アナリストは「夏場の底値に向けて季節的な下降線をたどることは予想されていたが、先物がここまで暴落することは誰も予想していなかった。6月10日時点での先物は6月取引分が122.45ドル、主要5州の去勢牛の現金取引価格は127.52ドルだったが、6月20日の先物取引は114.50ドルと6営業日で795ポイントも下落。肥育業者は現金取引でも安値を受け入れざるを得なくなった」という。
過去18カ月間、先物市場はたびたび不合理な動きを見せてきたが、この2週間の動きは常軌を逸している。過去2カ月の供給頭数は、肥育業者の積極的な出荷のために2015年より多いが、肥育牛全体と去勢牛の枝肉重量はこの2年間で初めて前年を下回り、6月第2週の去勢牛の枝肉重量は前年比5ポンド減となっている。
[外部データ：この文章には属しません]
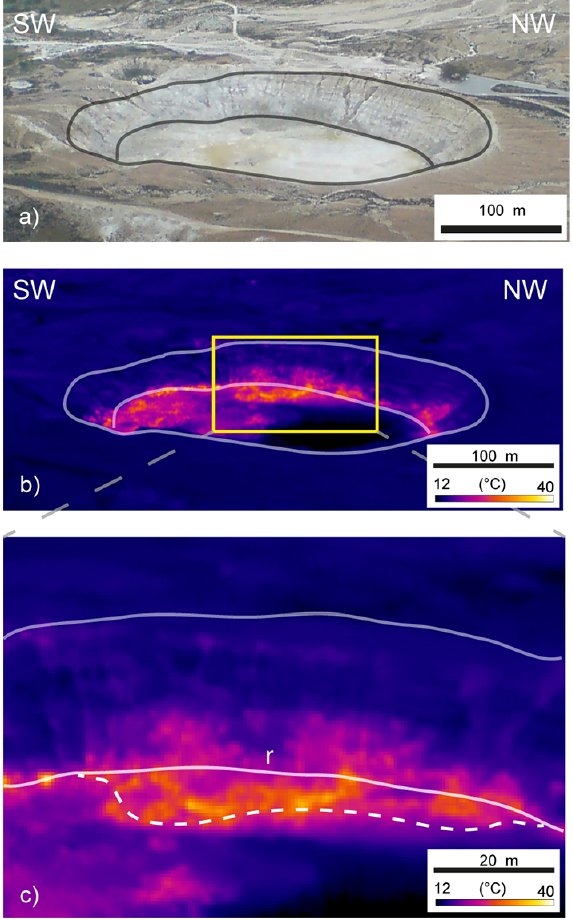
Fig. 2. (a, b) OP and IR images collected from long distance (caldera rim, Fig. 1b). Solid lines mark the upper and lower crater rim. Both the OP and IR images display part of the crater floor and the east-facing flank; the IR images show thermal anomalies along the bottom rim and a weaker anomaly toward the center of the crater but also propagating to the south. The yellow rectangle in (b) de- fines the area shown by the close-up in (c) . (c) Magnification of the wide thermal anomaly (r, dashed line) on the western side of the crater. The coarse spatial resolution ( ∼ 0.8m) causes the smoothed appearance of the temperatures.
また、フィードロットの飼養動向から推測すると、7月の出荷は前年水準を大きく下回る見込みで、今年の残り期間も前年割れが予想される。6月20日の先物取引は、これらの要因を全て無視し、6月取引分以外もすべてたたき売りしたような状況で、8月以降の先物取引は112ドル以下となった。
先物市場は、小売と外食の牛肉販売が前年より好調であるという事実も無視している。牛肉卸売価格が前年に比べて大幅に低下していることで、小売業者は牛肉の販促を積極的に行っている。レストランでの牛肉需要も強い。
こうした中で6月第4週の現金価格は、2012年7月下旬の週間最安値(114.16ドル)水準まで落ち込んだ。これを受けてカンザスとネブラスカで肥育業者が116ドルで売りを開始したことで、さらなる安値への警戒から肥育業者は完全な売りモードに入った。
昨年9月の暴落が思い起こされるが、昨秋の場合は肥育業者が数カ月にわたり出荷を遅らせ、枝肉重量が史上最高記録に近づいていた。現在はその正反対の状況にあり、今後、現金取引価格が安定することを期待したいが、それも先物の動き次第。現金価格はさらに下落し、7月に最安値を記録することになるかも知れない。